La princesa prometida

Este es el libro que más me gusta de todo el mundo, aunque nunca lo he leído.

¿Cómo puede ser semejante cosa? Haré lo imposible por explicarlo. Cuando era niño, los libros no me interesaban nada. Detestaba leer, no se me daba nada bien y, además, ¿cómo dedicarme a la lectura cuando había montones de juegos esperándome? El baloncesto, el béisbol, las canicas: era incansable. Incluso llegué a ser bastante bueno. Si me daban una pelota y un patio vacío, era capaz de inventarme triunfos en el último segundo, triunfos que hacían saltar las lágrimas. El colegio era una tortura. La señorita Roginski, que fue mi maestra desde los cursos tercero al quinto, no paraba de decirle a mi madre: «Tengo la impresión de que Billy no se esfuerza lo suficiente». O: «Cuando le pongo un examen, Billy lo hace realmente muy bien, sobre todo si tenemos en cuenta su actitud en clase». O, con más frecuencia: «Señora Goldman, no sé qué vamos a hacer con Billy».
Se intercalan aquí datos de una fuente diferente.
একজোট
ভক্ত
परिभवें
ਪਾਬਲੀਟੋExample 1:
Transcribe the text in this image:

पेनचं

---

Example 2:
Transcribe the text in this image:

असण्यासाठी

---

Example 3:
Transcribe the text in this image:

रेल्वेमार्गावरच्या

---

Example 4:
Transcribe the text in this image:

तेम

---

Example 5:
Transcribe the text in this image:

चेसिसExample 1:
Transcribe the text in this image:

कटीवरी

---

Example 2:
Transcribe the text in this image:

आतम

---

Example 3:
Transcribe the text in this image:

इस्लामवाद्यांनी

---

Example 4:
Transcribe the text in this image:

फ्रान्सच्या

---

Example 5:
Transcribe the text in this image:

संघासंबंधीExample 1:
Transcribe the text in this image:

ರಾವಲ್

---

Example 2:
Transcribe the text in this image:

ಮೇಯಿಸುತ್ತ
«¿Qué vamos a hacer con Billy?». Esa pregunta me persiguió durante aquellos primeros diez años. Fingía que no me importaba, pero en el fondo me sentía petrificado. Todo el mundo y todas las cosas me dejaban de lado. No tenía amigos de verdad, ni una sola persona que compartiera conmigo mi desmesurado interés por los deportes. Parecía ocupado, muy ocupado, pero supongo que, de apurarme, habría reconocido que, a pesar de tanto frenesí, me encontraba muy solo.

—¿Qué vamos a hacer contigo, Billy?

—No lo sé, señorita Roginski.

—¿Cómo es posible que suspendieras esta prueba de lectura? Yo misma te he escuchado utilizar cada palabra con mis propios oídos.
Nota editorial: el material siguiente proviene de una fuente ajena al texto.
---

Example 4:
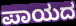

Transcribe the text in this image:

ಪಾಯದ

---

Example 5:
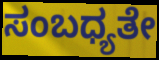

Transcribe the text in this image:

ಸಂಬಧ್ಯತೇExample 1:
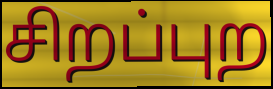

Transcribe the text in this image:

சிறப்புற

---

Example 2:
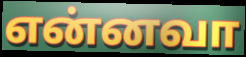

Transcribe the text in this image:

என்னவா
—Lo siento, señorita Roginski. A lo mejor es porque no estaba pensando.

—Siempre estás pensando, Billy. La cuestión es que no estabas pensando en la prueba de lectura.

Lo único que podía hacer era asentir.

—¿Qué ha ocurrido esta vez?

—No lo sé. No me acuerdo.

—¿Estarías otra vez pensando en Stanley Hack?

(Stanley Hack era el tercer base de los Cubs de esa y muchas otras temporadas. Lo había visto jugar en una ocasión, desde las gradas, e incluso a esa distancia tenía la sonrisa más dulce que había visto jamás; hasta el día de hoy, juraría que me sonrió varias veces. Lo adoraba. Además, bateaba como los dioses).

—No, en Bronko Nagurski. Es un jugador de fútbol. Un gran jugador, y el periódico de anoche decía que a lo mejor vuelve a jugar otra vez para los Bears. Se retiró cuando yo era pequeño. Pero si volviera y si yo lograse que alguien me llevase a un partido, podría verlo jugar y, a lo mejor, si quien me llevara lo conociese, tal vez lograría que me lo presentasen después, y a lo mejor, si tuviese hambre, podría invitarle a un bocadillo de los míos. Trataba de imaginarme qué tipo de bocadillo le gustaría a Bronko Nagurski.

La señorita Roginski se hundió en el asiento.

—Tienes una imaginación soberbia, Billy.

No sé qué le contesté. Probablemente «gracias» o algo por el estilo.

—Aunque no logras sacarle partido —prosiguió—. ¿Por qué será?